Fahrenheit’s 20 office-based employees fill the rest of the new space, designed by local architecture firm SMBW. In addition to work areas and individual meeting rooms, the space includes a lobby and client lounge area, a conference room with a large custom table, hallways with booths for alternative work spaces, and a kitchen with a garage-style door that opens to the outside and three refrigerators–one converted into a kegerator.

“There are priorities in life,” Reinecke joked.

Crews are redeveloping the 87,000-square-foot building that previously served as an industrial cleaning facility. (Jonathan Spiers)

Crews are redeveloping the 87,000-square-foot building that previously served as an industrial cleaning facility. (Jonathan Spiers)

“We really wanted to have a space that allows our folks to work differently,” he added, noting that employees are often coming and going while meeting with clients both in and out of the office.

Reinecke and McRoberts said the Scott’s Addition location is already benefiting day-to-day business.

“We’re in a neighborhood with other businesses, with people walking on the streets.
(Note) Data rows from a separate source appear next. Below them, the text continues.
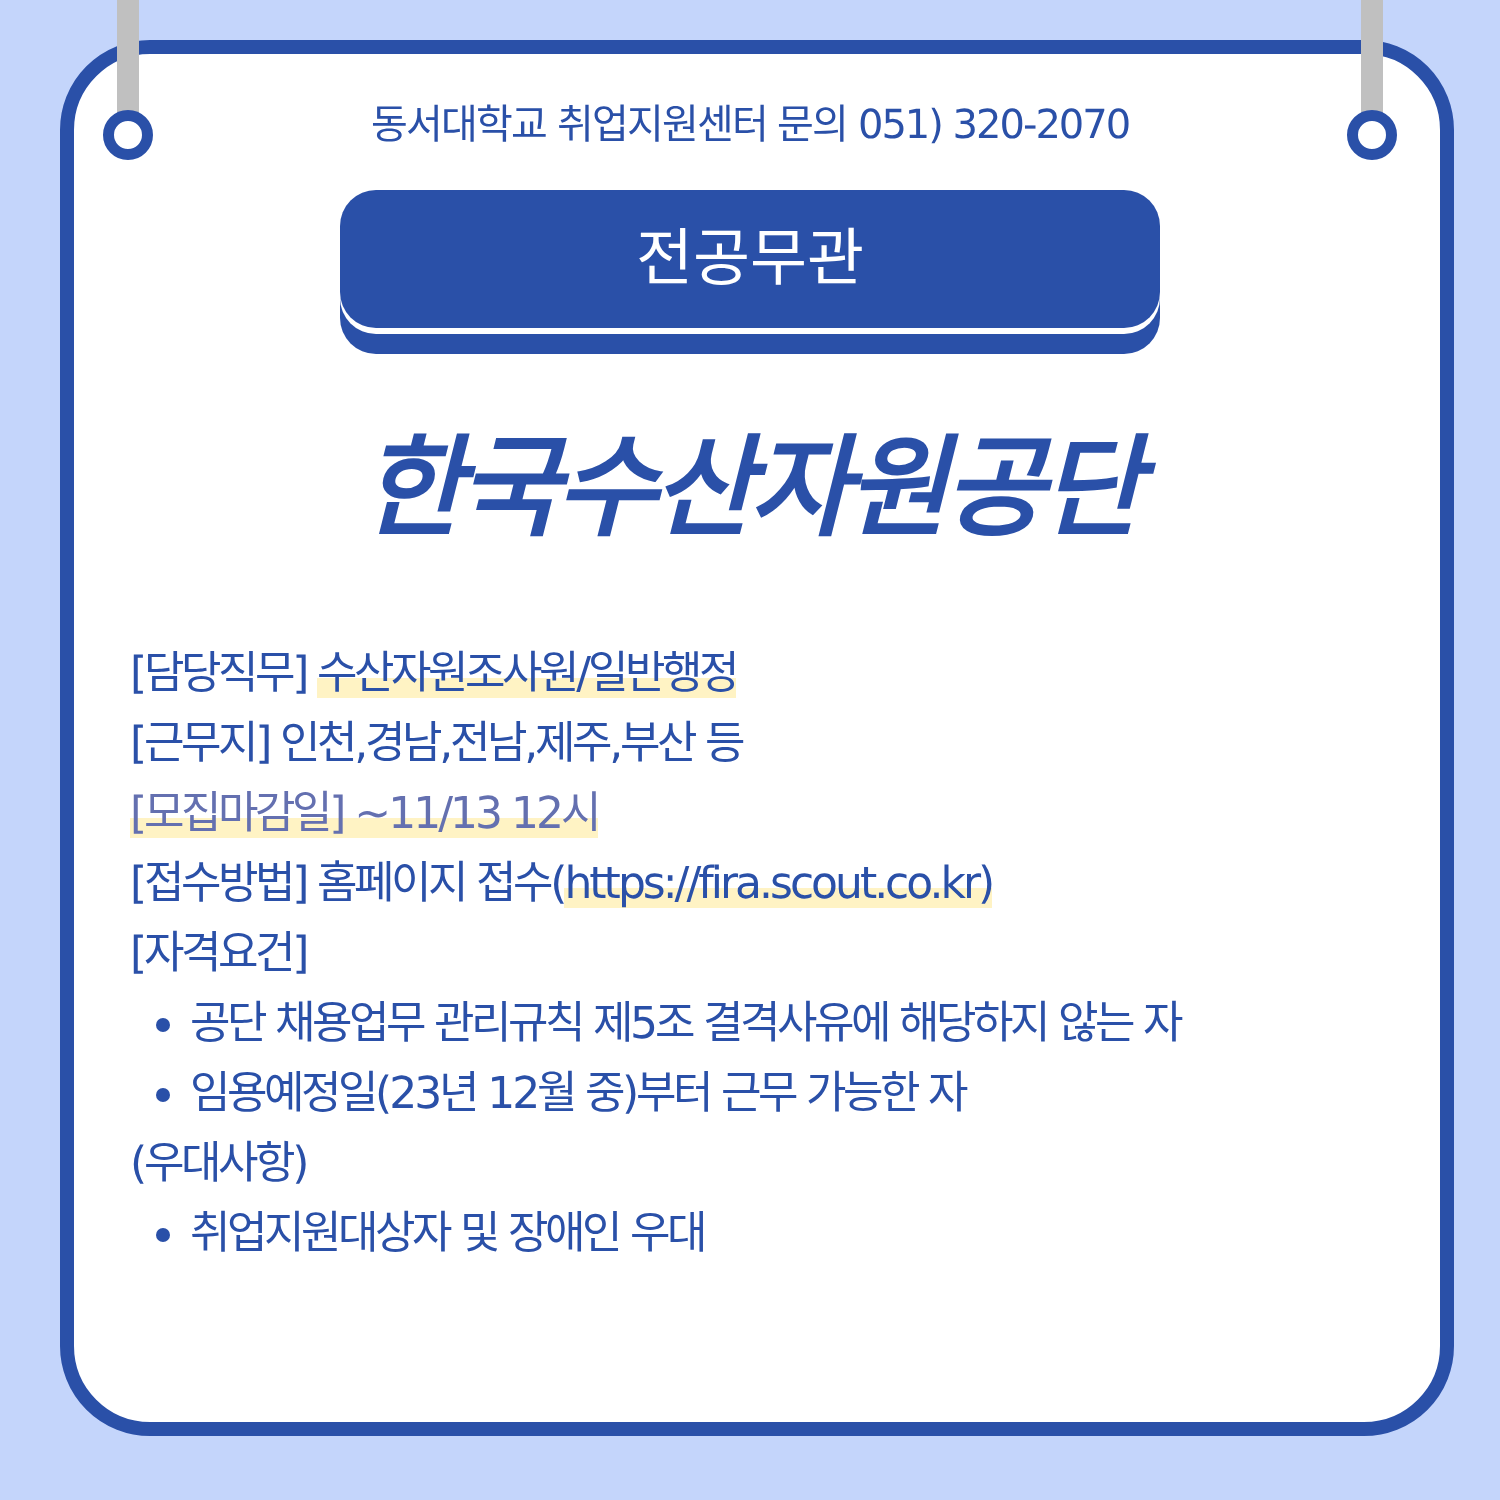동서대학교 취업지원센터 문의 051) 320-2070
전공무관
한국수산자원공단
[담당직무] 수산자원조사원/일반행정
[근무지] 인천,경남,전남,제주,부산 등
[모집마감일] ~11/13 12시
[접수방법] 홈페이지 접수(https://fira.scout.co.kr)
[자격요건]
공단 채용업무 관리규칙 제5조 결격사유에 해당하지 않는 자
임용예정일(23년 12월 중)부터 근무 가능한 자
(우대사항)
취업지원대상자 및 장애인 우대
I already run into people at Urban Farmhouse,” McRoberts said. “At Bayberry, I didn’t see anybody.”

The Scott’s Addition move comes at a time of continued growth for Fahrenheit, which started in Innsbrook in 2010 and has expanded to include offices in Raleigh-Durham, North Carolina, and Phoenix. Last year, it acquired executive recruiting firm Bencks & Co., enhancing its own C-suite-specific services.

The firm worked with broker Christina Jeffries of 7 Hills Advisors on the HandCraft lease. Read Goode and Cheryle Toy of Divaris Real Estate handle leasing for the building.

Reinecke did not say how much the move cost the company. It was funded by the company and with financing from Park Sterling Bank.